Places such as protected areas and forests have more trees and a stronger carbon storage capacity than cities, but with the increase in carbon emissions, these places are under great pressure to sequester carbon. Deepakshi et al. assessed carbon sequestration in protected areas in three phases using the Markov and InVEST models [44], and due to the degradation of the forests and the slow regeneration, the carbon stocks are being lost, and it is still not clear what the future carbon storage capacity. Therefore, the role of cities in carbon storage can be considered. The impact of LUCC on carbon storage due to current urbanization has not been clarified, and studies on carbon storage prediction in conjunction with future LUCC are lacking. Taking this as a starting point, this study sets the ecological green space as a no-conversion zone according to the policy and simulates Shanghai’s land use distribution under two scenarios of natural development and ecological conservation in 2025 and 2030 using the Logistic-CA-Markov coupled model. Considering the outcomes of the simulation, the carbon stock level of each land use type is further predicted, and the main process affecting the carbon stock of land use is the ebb and flow between cropland and built-up land. In order to increase the overall carbon stock of the city, green roofs can be constructed in the city center to form urban mixed green space. Non-central urban areas should protect existing forests, cultivate new forests, and advocate sustainable forest management strategies while limiting the expansion of construction land [25,43,44].

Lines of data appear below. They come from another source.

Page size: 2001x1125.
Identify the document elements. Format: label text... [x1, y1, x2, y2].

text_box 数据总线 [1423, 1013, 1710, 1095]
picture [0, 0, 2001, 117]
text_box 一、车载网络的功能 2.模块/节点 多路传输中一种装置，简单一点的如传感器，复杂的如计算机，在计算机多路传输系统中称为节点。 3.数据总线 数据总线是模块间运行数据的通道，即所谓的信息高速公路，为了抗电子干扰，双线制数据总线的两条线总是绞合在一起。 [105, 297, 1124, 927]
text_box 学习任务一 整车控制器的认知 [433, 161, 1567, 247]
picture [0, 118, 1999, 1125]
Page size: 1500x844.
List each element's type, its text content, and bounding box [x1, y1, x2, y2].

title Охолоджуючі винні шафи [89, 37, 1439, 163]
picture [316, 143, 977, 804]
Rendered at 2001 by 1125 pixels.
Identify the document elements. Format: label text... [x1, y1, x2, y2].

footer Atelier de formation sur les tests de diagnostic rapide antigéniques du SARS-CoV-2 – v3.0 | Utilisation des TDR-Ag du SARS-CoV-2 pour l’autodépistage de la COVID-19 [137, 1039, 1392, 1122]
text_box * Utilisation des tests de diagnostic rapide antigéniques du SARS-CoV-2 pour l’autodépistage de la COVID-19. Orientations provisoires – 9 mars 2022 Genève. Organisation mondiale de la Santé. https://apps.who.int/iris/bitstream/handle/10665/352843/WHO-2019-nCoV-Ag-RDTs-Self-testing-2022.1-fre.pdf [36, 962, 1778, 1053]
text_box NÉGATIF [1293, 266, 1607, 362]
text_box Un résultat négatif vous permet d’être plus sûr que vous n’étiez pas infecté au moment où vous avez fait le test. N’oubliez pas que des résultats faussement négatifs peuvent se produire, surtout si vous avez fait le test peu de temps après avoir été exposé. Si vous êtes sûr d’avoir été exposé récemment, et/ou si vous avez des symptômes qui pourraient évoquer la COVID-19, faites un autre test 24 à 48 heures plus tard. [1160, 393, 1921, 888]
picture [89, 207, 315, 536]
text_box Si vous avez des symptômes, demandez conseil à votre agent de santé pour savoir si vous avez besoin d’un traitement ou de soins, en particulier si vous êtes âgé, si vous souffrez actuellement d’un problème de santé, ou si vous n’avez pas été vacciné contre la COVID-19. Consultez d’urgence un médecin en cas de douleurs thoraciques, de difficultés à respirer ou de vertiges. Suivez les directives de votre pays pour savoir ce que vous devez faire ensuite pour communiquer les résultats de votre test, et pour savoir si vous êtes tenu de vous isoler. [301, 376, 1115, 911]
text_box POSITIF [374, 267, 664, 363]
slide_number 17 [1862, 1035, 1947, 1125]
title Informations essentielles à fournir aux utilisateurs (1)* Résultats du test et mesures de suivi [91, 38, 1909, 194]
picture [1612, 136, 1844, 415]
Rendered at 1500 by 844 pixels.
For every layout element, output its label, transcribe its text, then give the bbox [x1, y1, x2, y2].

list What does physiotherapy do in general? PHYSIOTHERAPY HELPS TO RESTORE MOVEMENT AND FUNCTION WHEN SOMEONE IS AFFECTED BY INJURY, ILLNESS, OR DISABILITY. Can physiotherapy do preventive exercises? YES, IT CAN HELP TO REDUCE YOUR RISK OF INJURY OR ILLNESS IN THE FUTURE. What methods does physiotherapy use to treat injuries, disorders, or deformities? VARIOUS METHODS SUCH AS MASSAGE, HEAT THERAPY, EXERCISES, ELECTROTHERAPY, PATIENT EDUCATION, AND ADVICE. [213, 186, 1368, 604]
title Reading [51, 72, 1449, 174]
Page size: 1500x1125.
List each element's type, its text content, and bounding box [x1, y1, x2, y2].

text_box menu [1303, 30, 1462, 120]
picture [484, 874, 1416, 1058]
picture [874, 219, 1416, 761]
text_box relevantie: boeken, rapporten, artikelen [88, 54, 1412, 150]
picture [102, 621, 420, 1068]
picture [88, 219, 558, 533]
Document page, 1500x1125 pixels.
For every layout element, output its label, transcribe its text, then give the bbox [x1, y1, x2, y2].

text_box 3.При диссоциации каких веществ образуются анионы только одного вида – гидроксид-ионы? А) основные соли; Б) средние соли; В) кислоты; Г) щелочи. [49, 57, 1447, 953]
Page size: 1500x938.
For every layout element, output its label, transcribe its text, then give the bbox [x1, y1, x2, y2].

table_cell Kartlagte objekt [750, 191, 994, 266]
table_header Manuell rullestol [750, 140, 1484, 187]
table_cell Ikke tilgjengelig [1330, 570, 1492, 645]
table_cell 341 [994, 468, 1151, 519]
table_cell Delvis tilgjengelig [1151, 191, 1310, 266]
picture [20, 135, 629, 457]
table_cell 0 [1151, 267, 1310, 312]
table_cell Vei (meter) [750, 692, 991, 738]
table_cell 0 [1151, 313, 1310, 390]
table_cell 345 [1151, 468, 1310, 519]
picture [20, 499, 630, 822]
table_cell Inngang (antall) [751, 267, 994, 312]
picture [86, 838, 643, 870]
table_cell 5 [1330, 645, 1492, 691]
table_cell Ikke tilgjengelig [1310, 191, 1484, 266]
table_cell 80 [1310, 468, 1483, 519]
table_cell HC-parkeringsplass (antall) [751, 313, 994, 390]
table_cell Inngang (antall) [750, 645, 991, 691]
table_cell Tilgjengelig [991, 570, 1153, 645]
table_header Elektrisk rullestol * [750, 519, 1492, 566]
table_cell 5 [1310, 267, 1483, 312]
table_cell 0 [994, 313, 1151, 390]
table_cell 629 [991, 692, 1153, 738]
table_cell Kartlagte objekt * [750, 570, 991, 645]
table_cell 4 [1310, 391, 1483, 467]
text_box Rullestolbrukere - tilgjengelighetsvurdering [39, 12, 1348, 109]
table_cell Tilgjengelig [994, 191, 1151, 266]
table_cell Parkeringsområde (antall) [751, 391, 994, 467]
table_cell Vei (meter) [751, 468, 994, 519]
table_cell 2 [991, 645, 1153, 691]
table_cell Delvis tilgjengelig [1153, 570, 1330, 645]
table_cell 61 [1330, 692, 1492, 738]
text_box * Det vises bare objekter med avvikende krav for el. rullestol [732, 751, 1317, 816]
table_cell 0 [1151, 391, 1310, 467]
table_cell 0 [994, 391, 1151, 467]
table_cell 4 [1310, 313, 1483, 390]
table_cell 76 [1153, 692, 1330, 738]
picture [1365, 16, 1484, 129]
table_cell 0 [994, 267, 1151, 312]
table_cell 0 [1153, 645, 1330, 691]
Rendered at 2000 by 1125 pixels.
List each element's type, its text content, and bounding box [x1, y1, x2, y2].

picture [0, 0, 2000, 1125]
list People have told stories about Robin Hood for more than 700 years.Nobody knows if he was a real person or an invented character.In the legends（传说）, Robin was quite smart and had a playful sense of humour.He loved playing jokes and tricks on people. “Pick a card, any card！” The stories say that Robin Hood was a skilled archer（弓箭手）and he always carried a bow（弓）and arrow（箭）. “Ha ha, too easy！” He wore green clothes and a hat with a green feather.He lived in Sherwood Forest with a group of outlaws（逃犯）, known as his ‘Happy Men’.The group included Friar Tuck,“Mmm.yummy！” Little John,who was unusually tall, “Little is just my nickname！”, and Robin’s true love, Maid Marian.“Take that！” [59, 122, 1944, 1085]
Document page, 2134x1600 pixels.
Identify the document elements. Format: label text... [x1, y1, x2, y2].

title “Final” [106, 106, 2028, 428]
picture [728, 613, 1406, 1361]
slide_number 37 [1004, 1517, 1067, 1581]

This study explores the effects of future LUCC on Shanghai’s carbon stock under various scenarios using the InVEST model, which is significant for the future understanding of the regional terrestrial ecosystems in Shanghai and also helps to target the implementation of improvement measures in the future. Through the simulated projections of the two scenarios of natural development and ecological protection, it is recommended that the Shanghai Municipal Government (i) strictly control the scale of land for built-up and implement strict cropland protection measures; (ii) implement policies to promote sustainable land use, such as land zoning, conservation easements, and carbon sequestration incentives [45]; and (iii) implement ecological initiatives, such as those that safeguard wetlands and natural forests [19]. As a part of the demonstration zone of green and integrated ecological development of the Yangtze River Delta, Qingpu District has great potential to contribute to the regional carbon stock. As of 2022, Qingpu District has 14,709.96 hm² of wetlands. The characteristic anoxic conditions of wetlands can slow down decomposition, accumulate large amounts of organic matter, and hold more than 40% of soil carbon [46]. This feature is of significant significance to enhance the overall carbon stock in Shanghai.

One of the study’s limitations is that it did not take into account how driving forces would affect changes in land use at various spatial scales. The ideal scale for spatial land use prediction can be discussed further in further research. This study’s calculation of Shanghai’s carbon stock relies heavily on the land use data and the carbon density data of each land use type obtained from other scholars’ studies, and the accuracy of these data varies a little in different study areas. The findings of this study only reflect some carbon dynamics in the study area, especially in some specific land–water transition areas. Future research should focus on better characterizing LUCC patterns, obtaining accurate data on terrestrial carbon sinks, and quantifying the gradient of carbon stock changes in terrestrial ecosystems.